I heard that the following SDE can be solved analitically by substitution:
$dX(t) = - \left[ \sin (2 X(t) ) + \frac{1}{4} \sin (4 X(t) ) \right] dt + \sqrt{2} \cos^2 X(t) dB(t),$ $X(0) = 1, \; t \in [0, \tau)$
But is isn't as simple as it sounds. Any ideas? Of course $\mathbb{B}$ is a brownian motion.

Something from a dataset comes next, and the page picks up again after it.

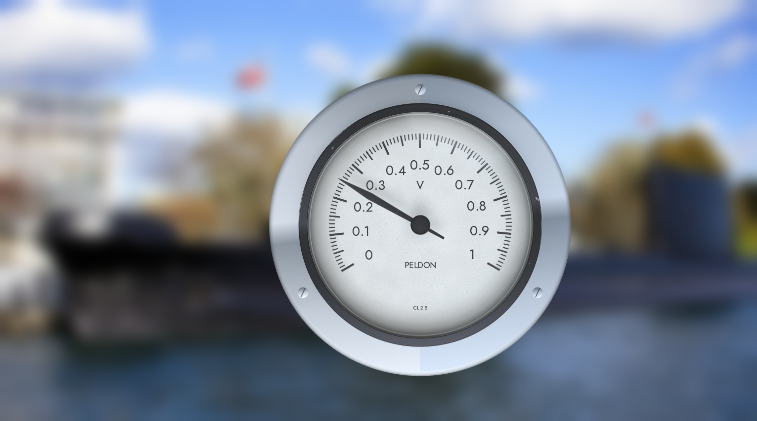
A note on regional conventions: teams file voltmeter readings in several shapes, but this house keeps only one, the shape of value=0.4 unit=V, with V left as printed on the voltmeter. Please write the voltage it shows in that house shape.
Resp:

Motivation: Only few stochastic differential equations (SDEs) can be solved explicitely; one of them is a linear SDE with determinstic coefficients, i.e. an SDE of the form
$$dZ_t = (\alpha(t)+\beta(t) Z_t) \, dB_t + (\gamma(t)+\delta(t) Z_t) \, dt. \tag{1}$$
That's why one usually tries to transform SDEs into a linear SDE. For SDEs of the form
$$dX_t = b(X_t) \, dt + \sigma(X_t) \, dB_t, \tag{2}$$
i.e. SDEs where the coefficient do not depend on the time $t$, there are necessary and sufficient criterions for a transformation into a linear SDE (see e.g. René L. Schilling/Lothar Partzsch: Brownian Motion - An Introduction to Stochastic Processes, Section 19.4, 2nd edition).

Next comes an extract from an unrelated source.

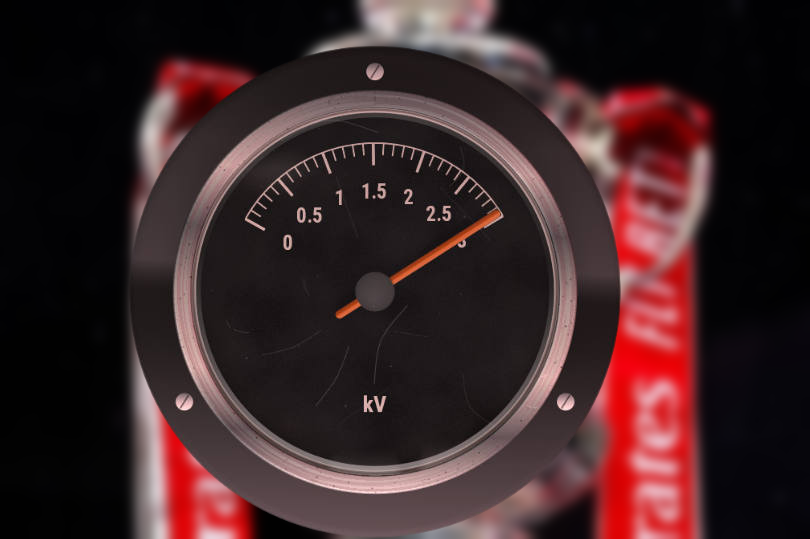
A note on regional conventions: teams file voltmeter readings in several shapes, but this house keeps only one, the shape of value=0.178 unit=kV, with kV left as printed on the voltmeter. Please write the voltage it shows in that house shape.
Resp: value=2.95 unit=kV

Roughly speaking, the only two possibilities two transform an SDE $(2)$ into a linear SDE $(1)$ are the following two substitutions: Set
$$Z_t := f(X_t)$$
where either
$$f(x) :=\gamma \int_0^x \frac{1}{\sigma(y)} \, dy \tag{3} $$
or
$$f(x) := \exp \left( \gamma \cdot \int_0^x \frac{1}{\sigma(y)} \, dy \right) \tag{4}$$
for some suitable constant $\gamma>0$. (In fact, there are criterions in terms of the derivatives when to use which one; but they are quite messy.)
So here we go. The SDE
$$dX_t = - \left(\sin(2X_t) + \frac{1}{4} \sin(4X_t)\right) \, dt + \sqrt{2} \cos^2 X_t \, dB_t \tag{5}$$
is obviously of the form $(5)$ where $\sigma(y) = \sqrt{2} \cos^2(y)$. If we try substitution $(3)$, then
$$Z_t := f(X_t) \stackrel{(3)}{=} \gamma \int_0^{X_t} \frac{1}{\sqrt{2} \cos^2(y)} \, dy = \gamma' \tan X_t$$
where $\gamma' := \frac{\gamma}{\sqrt{2}}$. Applying Itô's formula yields
$$\begin{align*} Z_t-Z_0 &= \gamma' \int_0^t \frac{1}{\cos^2(X_s)} \, dX_s + \gamma \int_0^t \frac{\sin X_s}{\cos^3 X_s} \, d\langle X \rangle_s \\ &\stackrel{(5)}{=} \sqrt{2}\gamma' \int_0^t dB_s - \gamma' \int_0^t \left(\frac{\sin(2X_s)}{\cos^2(X_s)}+ \frac{\sin(4X_s)}{4\cos^2(X_s)} \right) \, ds + 2\gamma' \int_0^t \frac{\sin X_s}{\cos^3 X_s} \cos^4 X_s \, ds. \end{align*}$$
In the last step we used that the quadratic variation $\langle X \rangle_s$ equals, by $(5)$,
$$d \langle X \rangle_t = 2 \cos^4 X_t \, dt.$$
Using the well-known formulas
$$\sin(2x) = 2 \sin x \cdot \cos x \qquad \sin (4x) = 8 \sin x \cdot \cos^3(x) - 4 \sin x \cdot \cos x$$
we get
$$Z_t - Z_0 = \sqrt{2}\gamma' \int_0^t dB_s -\gamma' \int_0^t Z_s \, ds.$$
This means that we have transformed the SDE $(5)$ into a linear SDE of the form $(1)$. This SDE can be solved explicitely, and therefore we find an explicit expression for the solution
$$X_t = \arctan \left(\frac{Z_t}{\gamma'} \right).$$
(Here $\gamma'>0$ is an arbitrary constant; we may choose $\gamma'=1$.)